Maricopa County Supervisor Fulton Brock knew his wife was sexually abusing a teenage boy in the weeks leading up to her arrest, according to a 26-page final report issued by the Chandler Police Department.
Brock had previously issued statements saying he was “flabbergasted” after learning of the allegations against his wife Susan and indicated he knew nothing of her actions until after her arrest.
But the police report details two incidents that indicate Brock was aware of what was taking place:
• On Oct. 12 or 13 of 2010, Bishop Matthew Meyers of the Church of Jesus Christ of Latter-day Saints informed Brock that his wife had admitted performing oral sex on the boy on at least two occasions.
• And a letter dated Oct. 19 that police say was written by Fulton Brock details his plans on how to deal with the then-alleged crimes.
Susan Brock, 49, was arrested Oct. 26 and earlier this month was sentenced to 13 years in prison on three counts of attempted sexual conduct with a minor. Police said she began a three-year relationship with the boy when he was 13 years old.
The police report said: “The statement Mr. Brock made of being ‘completely in the dark’ is inconsistent with that given by (church bishops). ... Although Mr. Brock authoring this letter may not rise to the level of probable cause, it does refute his statement that he did not learn of his wife’s relationship with the victim until Oct. 26, 2010.”
Jason Rose, a spokesman for Fulton Brock, told the Tribune on Wednesday that Brock did not know the magnitude of the relationship between the boy and his now estranged wife until details emerged after her arrest.
“Absolutely, that was the case,” Rose said. “The issue was that Susan Brock was not honest with her husband or her family.”
According to the police report, a note that Chandler police confiscated from Susan Brock’s vehicle the day she was arrested was signed by Fulton Brock and analyzed by the Arizona Department of Public Safety’s crime lab.
The words on the note included: “Intake treatment, SLC goal”; “Avoiding prison goal”; “Putting life (in) order, keeping family together”; “Mentally insane defense.” A question written on the note asked whether there was “any sexual felony difference” between intercourse and oral sex with a minor.
On the day of Susan Brock’s arrest, Fulton Brock said he didn’t want to say anything that would implicate his wife, and told an officer, “My wife is a very talented person, but has a lot of hangups,” according to the report.
Mormon Church officials became aware of the allegations in October of 2009 when the Brocks and the victim’s family met to discuss allegations of sexual relations.
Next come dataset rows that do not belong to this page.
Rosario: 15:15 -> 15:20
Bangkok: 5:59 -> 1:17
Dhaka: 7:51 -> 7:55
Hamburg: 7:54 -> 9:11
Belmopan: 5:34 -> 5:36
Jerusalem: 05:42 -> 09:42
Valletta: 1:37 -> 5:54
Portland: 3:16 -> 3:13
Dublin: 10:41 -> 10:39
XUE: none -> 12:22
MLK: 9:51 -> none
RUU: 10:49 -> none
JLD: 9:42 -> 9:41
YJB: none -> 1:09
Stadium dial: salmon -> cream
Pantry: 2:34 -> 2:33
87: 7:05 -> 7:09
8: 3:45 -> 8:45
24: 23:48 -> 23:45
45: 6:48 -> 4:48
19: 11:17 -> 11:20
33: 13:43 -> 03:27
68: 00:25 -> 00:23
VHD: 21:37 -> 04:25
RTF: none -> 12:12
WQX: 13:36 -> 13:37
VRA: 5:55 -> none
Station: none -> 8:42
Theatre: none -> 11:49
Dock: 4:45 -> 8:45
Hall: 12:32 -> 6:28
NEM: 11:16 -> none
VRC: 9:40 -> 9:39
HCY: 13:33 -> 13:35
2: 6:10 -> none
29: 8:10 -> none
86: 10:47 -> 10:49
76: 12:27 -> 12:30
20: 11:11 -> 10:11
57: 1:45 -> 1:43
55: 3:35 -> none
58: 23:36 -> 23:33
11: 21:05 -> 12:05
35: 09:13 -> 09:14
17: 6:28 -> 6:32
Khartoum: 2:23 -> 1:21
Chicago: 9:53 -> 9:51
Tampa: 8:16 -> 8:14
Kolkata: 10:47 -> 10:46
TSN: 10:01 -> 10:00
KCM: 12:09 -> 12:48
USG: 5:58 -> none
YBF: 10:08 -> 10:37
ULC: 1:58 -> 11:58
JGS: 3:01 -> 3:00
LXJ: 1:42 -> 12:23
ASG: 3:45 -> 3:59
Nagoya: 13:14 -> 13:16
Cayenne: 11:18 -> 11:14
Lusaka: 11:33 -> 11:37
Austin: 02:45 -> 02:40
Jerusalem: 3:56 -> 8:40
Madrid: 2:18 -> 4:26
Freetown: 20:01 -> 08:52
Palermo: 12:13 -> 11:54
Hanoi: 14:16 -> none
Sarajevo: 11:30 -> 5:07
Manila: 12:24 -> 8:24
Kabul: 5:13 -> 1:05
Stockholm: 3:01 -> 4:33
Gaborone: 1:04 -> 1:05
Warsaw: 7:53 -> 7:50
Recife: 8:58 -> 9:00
However, Susan Brock denied having any sexual activity with the boy and during the meeting Fulton Brock took back an iPhone that police said Susan had bought for the boy and used to send sexually charged text messages.
Fulton Brock later hid the phone in a lockbox in his home. One year later, police confiscated the phone during a search warrant at the time of Susan Brock’s arrest. According to the report, Fulton Brock initially told police he didn’t know where the phone was, but after they searched the home for 45 minutes he handed it over.
The Mormon church became involved again in October 2010 when the victim’s girlfriend intercepted a sexually-charged text message Susan Brock sent to the boy. The girlfriend brought it to the attention of her parents, who then told the boy’s parents about it. According to prosecutors, the boy’s parents then told a fellow parishioner in the church. LDS spokesperson Kim Farah said the church then took steps within the law, and with those involved, to facilitate reporting the allegations to police.
The Pinal County Attorney’s Office is continuing to investigate as hearings for two others involved in the case are progressing through court.
Rachel Brock, the Brocks’ 22-year-old daughter, has been indicted by a grand jury on five counts of sexual conduct with the same boy and furnishing harmful materials to a minor. Court records allege she sent nude photos of herself and an explicit video to the boy’s cell phone. The trysts would have occurred when she was 18 and the boy was 13.
Christian Weems, who prosecutors say spoke to Susan Brock in “code” during a recorded conversation at a Maricopa County jail, has been charged with tampering with evidence by getting Susan to tell her the boy’s Yahoo password so she could delete emails between Susan and the boy.
During a recorded jailhouse phone conversation between Susan and Fulton Brock that was included in the report, Susan Brock asked Fulton, “Why didn’t you help me?” To which he answered, “You didn’t give me time.”
Chandler police said Wednesday that Fulton Brock is not a target of prosecution in the case.